===== Input data =====

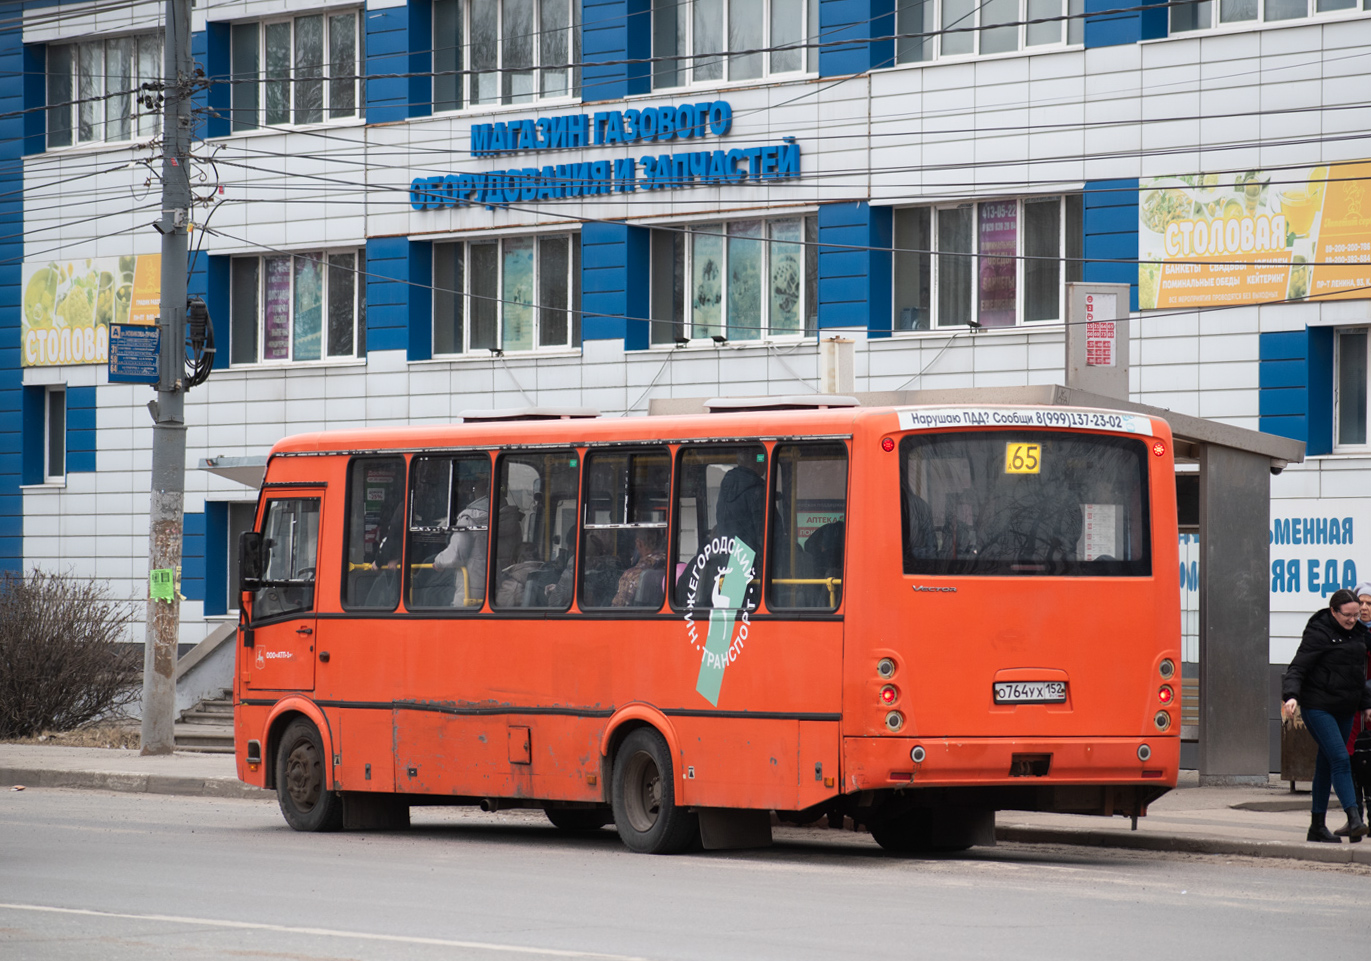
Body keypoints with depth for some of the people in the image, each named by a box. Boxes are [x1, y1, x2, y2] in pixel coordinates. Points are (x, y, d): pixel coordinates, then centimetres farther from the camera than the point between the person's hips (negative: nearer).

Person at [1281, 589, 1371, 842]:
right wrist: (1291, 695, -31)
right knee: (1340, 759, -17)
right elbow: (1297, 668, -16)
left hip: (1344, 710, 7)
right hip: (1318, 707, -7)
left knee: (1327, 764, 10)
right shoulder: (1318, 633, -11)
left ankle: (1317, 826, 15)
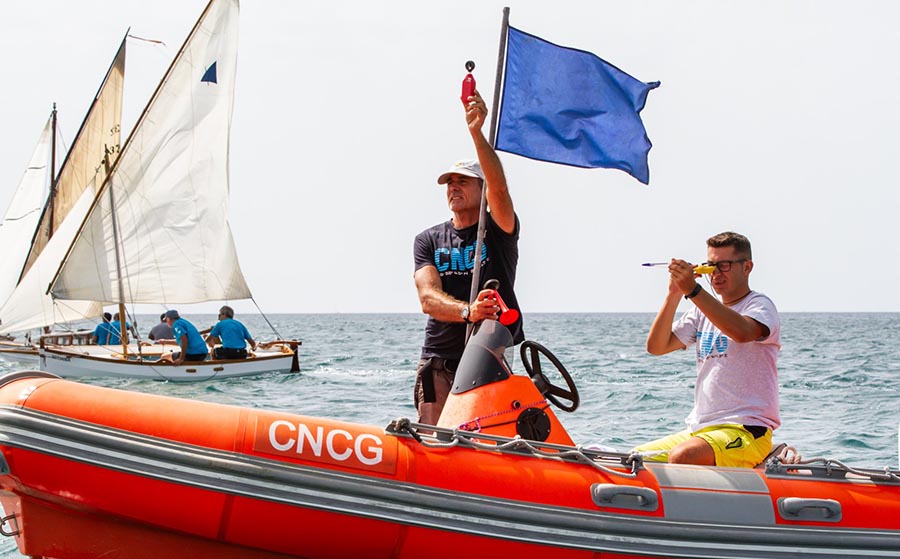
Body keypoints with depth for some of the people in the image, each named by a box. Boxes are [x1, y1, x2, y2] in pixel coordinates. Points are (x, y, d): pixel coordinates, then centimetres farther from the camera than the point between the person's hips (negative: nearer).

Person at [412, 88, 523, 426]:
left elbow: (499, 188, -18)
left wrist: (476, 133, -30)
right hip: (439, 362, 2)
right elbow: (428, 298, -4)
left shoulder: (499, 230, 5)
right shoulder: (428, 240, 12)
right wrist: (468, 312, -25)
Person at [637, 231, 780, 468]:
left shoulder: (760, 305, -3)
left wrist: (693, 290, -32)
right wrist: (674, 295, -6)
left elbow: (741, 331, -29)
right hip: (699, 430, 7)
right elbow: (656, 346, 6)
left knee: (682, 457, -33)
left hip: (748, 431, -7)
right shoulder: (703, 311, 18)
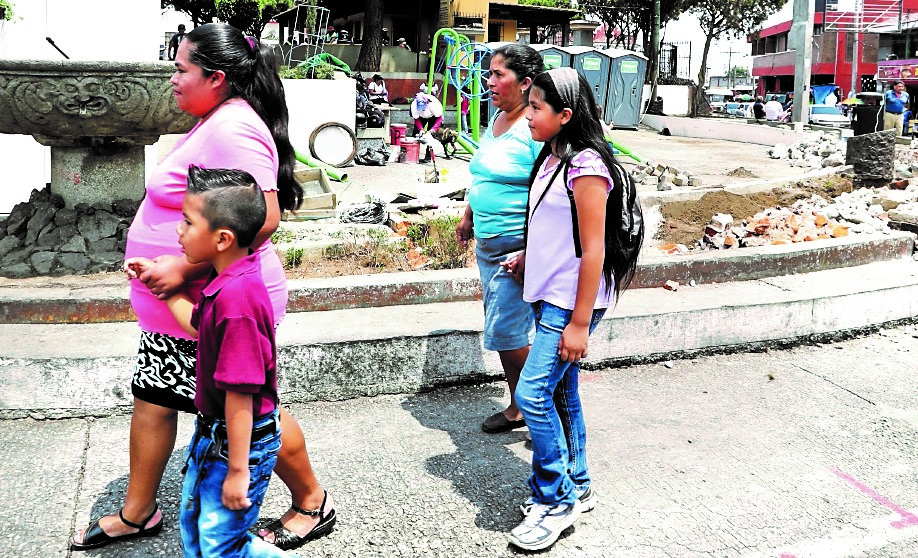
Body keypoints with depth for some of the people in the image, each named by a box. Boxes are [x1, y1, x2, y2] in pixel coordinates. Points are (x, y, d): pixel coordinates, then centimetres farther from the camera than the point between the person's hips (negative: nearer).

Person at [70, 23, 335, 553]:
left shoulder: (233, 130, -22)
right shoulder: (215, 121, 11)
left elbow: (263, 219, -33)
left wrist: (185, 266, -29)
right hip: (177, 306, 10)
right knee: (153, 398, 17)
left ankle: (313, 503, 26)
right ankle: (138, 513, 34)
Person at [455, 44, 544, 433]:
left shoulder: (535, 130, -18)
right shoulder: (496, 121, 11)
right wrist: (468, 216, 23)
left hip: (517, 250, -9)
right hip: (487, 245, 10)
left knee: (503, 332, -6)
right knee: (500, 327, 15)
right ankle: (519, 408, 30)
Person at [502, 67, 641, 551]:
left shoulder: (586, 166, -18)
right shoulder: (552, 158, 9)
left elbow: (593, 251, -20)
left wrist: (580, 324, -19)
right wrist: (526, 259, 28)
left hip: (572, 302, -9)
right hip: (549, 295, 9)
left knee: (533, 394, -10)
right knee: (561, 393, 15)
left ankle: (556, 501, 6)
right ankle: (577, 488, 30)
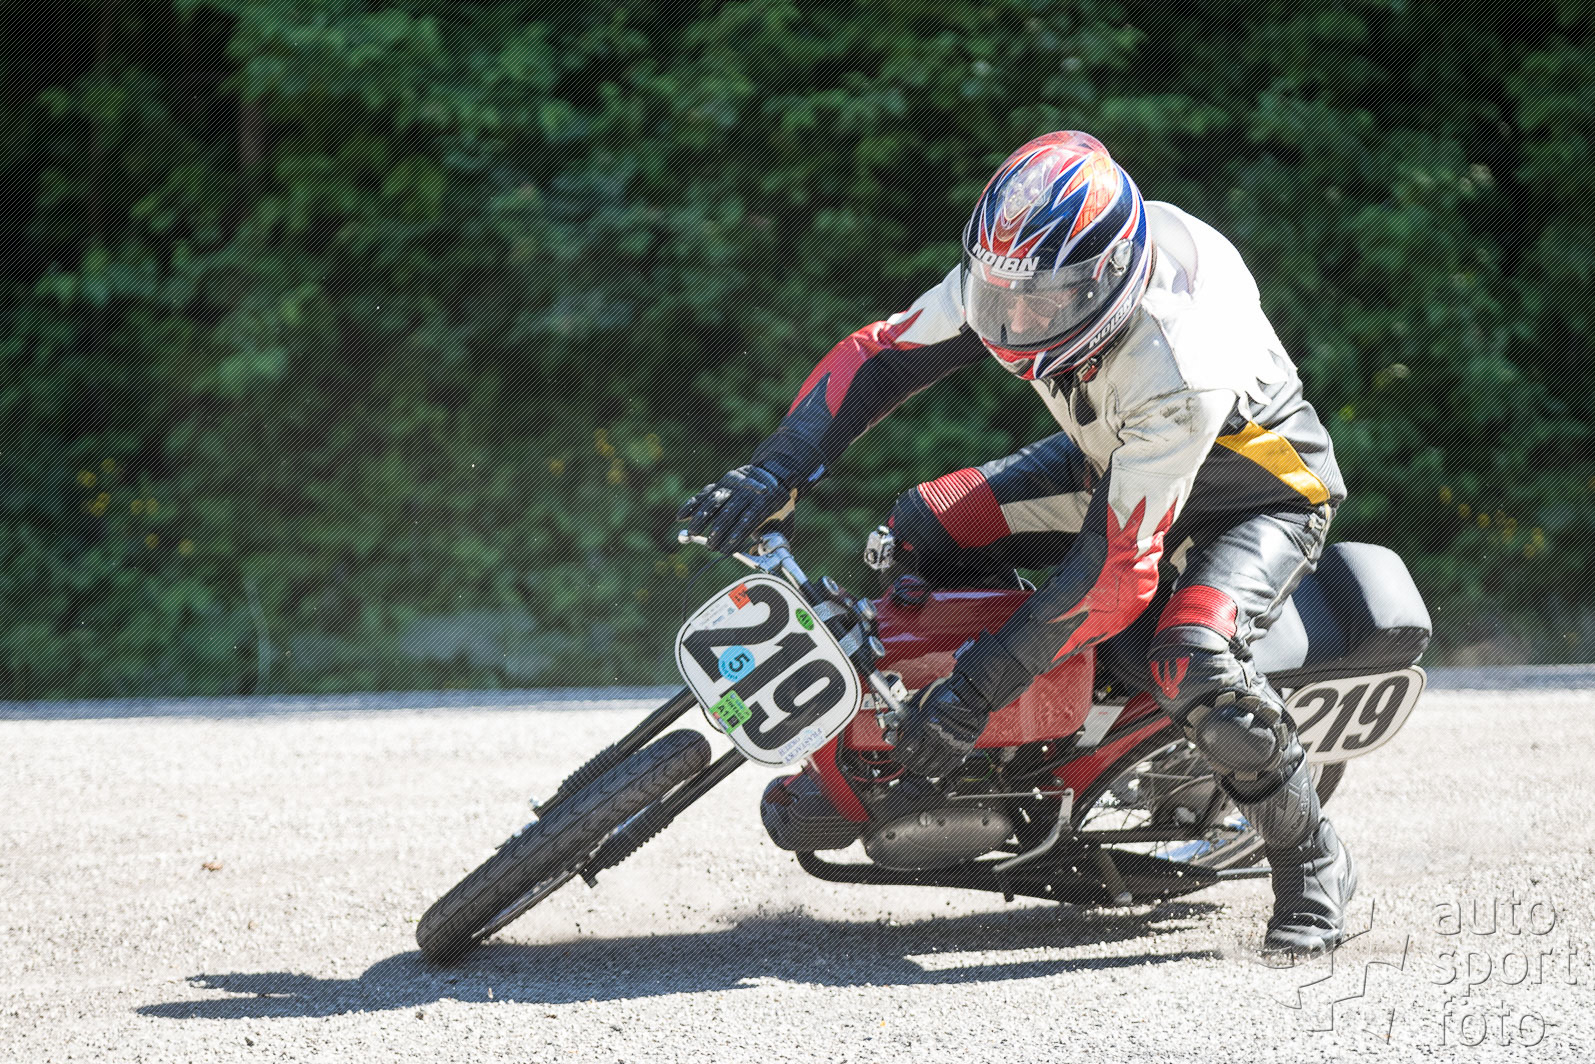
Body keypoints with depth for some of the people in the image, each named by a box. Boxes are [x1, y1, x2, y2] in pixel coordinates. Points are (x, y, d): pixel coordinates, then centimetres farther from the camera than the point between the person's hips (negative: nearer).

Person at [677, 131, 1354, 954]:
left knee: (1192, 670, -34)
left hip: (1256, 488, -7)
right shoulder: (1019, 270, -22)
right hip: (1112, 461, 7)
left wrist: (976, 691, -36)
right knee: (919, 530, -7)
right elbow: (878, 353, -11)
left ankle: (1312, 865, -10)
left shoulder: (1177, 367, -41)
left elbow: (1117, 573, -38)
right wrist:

=====

→ Task goal:
Write out each line of the data above exactly, starting at the top and finishing with the line containing "right shoulder: (1318, 633, -11)"; omit the pictures.

→ Result:
Body keypoints with depth for some of the people in the image, each named by a box. Boxes are [x1, y1, x2, y2] in pixel coordinates. Points are (x, y, d): pixel coordinates, then centimetres farther from the camera than the point between the person's hips (negative: nearer).

Person at [1281, 589, 1371, 842]:
right wrist: (1291, 695, -31)
right knee: (1340, 759, -17)
right elbow: (1297, 668, -16)
left hip: (1344, 710, 7)
right hip: (1318, 707, -7)
left knee: (1327, 764, 10)
right shoulder: (1318, 633, -11)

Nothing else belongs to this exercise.